この操作はエフェクトを切り替えるためのものではなく、それぞれのエフェクトに付随しているパラメーターを変更するためのものです。

例えば、LPF/HPFには「Depth」と「Resonance」 が設定されているのですが、この2つを切り替える場合の操作ということになります。こうすることでMASTER FX CTRLノブにアサインされるパラメーターが切り替えることが出来ます(液晶画面に表示されるので視覚的に確認できます)。

それぞれのマスターエフェクトに対して変更できるパラメーターは以下となっています。

・HPF:Cutoff(Depth)、Resonance
・LPF:Cutoff(Depth)、Resonance
・LPF/HPF:Cutoff(Depth)、Resonance
・H BOOST:Boost、Frequency
・L BOOST:Boost、Frequency
・L/H BOOST:Boost、Frequency
・ISOLATOR:Balance、Low、Mid、High
・TRANSIENT:EnvDepth、Attack、Release
・TRANSIENT2:EnvDepth、Attack、Release
・COMPRESSOR:Balance、Attack、Release
・DRIVE:Balance、Drive、Level、HpFreq、PreEqFreq、PreEqL、 PreEqH、PostEqFreq、PostEqL、PostEqH
・OVERDRIVE:Balance、Drive、Tone、Level
・DISTORTION:Balance、Drive、Tone、Level
・FUZZ:Balance、Drive、Tone、Level
・CRUSHER:Balance、SmplRate、Filter
・PHASER:Balance、Rate、Depth、Resonance、Manual
・FLANGER:Balance、Rate、Depth、Resonance、Manual
・SBF:Balance、BandIntrvl、BandWidth
・NOISE:Color、Level 

機能としては豊富ですがその分使い方が難しいのがマスターエフェクトです。

与えられた行:
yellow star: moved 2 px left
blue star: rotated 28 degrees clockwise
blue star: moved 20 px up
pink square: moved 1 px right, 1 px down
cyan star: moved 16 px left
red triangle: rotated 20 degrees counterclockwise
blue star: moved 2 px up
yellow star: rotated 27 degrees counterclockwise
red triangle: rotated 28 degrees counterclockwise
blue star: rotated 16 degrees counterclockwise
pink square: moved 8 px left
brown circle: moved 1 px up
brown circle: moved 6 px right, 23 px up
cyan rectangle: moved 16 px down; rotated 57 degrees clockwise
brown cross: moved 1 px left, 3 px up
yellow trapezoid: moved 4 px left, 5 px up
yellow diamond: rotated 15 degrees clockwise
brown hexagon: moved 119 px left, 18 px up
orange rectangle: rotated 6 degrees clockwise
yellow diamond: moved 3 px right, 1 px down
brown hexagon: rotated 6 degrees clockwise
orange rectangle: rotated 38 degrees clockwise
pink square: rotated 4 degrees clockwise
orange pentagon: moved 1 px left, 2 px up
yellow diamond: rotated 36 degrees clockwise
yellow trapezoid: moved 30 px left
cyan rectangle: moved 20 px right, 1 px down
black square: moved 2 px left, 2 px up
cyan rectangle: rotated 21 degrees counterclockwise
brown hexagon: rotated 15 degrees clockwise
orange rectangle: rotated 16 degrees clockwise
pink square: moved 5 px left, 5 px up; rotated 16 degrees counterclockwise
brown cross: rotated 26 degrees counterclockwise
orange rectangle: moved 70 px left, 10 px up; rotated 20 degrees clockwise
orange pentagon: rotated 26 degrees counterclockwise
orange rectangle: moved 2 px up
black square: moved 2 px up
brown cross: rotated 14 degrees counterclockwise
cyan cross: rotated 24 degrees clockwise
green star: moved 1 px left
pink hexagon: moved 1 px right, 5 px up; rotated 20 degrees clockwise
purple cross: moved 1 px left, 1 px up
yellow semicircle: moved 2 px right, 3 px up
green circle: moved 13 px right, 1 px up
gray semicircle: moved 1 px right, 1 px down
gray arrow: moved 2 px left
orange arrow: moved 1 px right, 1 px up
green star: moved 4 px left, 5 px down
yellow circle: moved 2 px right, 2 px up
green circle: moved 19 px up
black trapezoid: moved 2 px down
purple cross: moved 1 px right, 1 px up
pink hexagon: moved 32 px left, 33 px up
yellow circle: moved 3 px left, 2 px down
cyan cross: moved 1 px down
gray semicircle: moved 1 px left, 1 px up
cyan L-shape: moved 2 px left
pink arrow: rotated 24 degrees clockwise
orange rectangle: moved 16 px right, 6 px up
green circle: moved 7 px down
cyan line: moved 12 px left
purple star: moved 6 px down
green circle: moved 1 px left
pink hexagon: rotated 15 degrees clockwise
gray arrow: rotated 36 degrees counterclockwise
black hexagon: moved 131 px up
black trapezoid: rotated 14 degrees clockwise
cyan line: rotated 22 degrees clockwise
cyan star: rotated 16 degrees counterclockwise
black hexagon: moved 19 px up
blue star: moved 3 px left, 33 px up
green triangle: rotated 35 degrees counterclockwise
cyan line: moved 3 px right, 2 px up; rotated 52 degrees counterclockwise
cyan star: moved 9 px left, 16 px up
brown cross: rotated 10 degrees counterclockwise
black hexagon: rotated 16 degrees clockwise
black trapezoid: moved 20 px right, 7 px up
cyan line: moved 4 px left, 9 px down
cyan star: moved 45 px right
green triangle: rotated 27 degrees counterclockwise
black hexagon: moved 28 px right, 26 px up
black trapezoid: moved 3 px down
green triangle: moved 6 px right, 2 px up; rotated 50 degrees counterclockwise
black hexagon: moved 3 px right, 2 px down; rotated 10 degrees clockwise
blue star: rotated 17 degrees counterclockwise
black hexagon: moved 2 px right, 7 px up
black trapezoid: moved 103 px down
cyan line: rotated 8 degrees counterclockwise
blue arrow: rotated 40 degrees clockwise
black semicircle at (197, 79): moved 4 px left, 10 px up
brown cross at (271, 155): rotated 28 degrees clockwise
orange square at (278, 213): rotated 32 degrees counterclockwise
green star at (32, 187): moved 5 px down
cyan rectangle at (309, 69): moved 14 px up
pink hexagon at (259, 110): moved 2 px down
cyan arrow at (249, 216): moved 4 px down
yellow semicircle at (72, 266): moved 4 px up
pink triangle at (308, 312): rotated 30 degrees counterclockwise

課題の説明:
上の学習用テキスト（マスターエフェクトのパラメーターの文章）を、一字も変えずに全文打ち直すこと。

課題の結果:
この操作はエフェクトを切り替えるためのものではなく、それぞれのエフェクトに付随しているパラメーターを変更するためのものです。

例えば、LPF/HPFには「Depth」と「Resonance」 が設定されているのですが、この2つを切り替える場合の操作ということになります。こうすることでMASTER FX CTRLノブにアサインされるパラメーターが切り替えることが出来ます(液晶画面に表示されるので視覚的に確認できます)。

それぞれのマスターエフェクトに対して変更できるパラメーターは以下となっています。

・HPF:Cutoff(Depth)、Resonance
・LPF:Cutoff(Depth)、Resonance
・LPF/HPF:Cutoff(Depth)、Resonance
・H BOOST:Boost、Frequency
・L BOOST:Boost、Frequency
・L/H BOOST:Boost、Frequency
・ISOLATOR:Balance、Low、Mid、High
・TRANSIENT:EnvDepth、Attack、Release
・TRANSIENT2:EnvDepth、Attack、Release
・COMPRESSOR:Balance、Attack、Release
・DRIVE:Balance、Drive、Level、HpFreq、PreEqFreq、PreEqL、 PreEqH、PostEqFreq、PostEqL、PostEqH
・OVERDRIVE:Balance、Drive、Tone、Level
・DISTORTION:Balance、Drive、Tone、Level
・FUZZ:Balance、Drive、Tone、Level
・CRUSHER:Balance、SmplRate、Filter
・PHASER:Balance、Rate、Depth、Resonance、Manual
・FLANGER:Balance、Rate、Depth、Resonance、Manual
・SBF:Balance、BandIntrvl、BandWidth
・NOISE:Color、Level 

機能としては豊富ですがその分使い方が難しいのがマスターエフェクトです。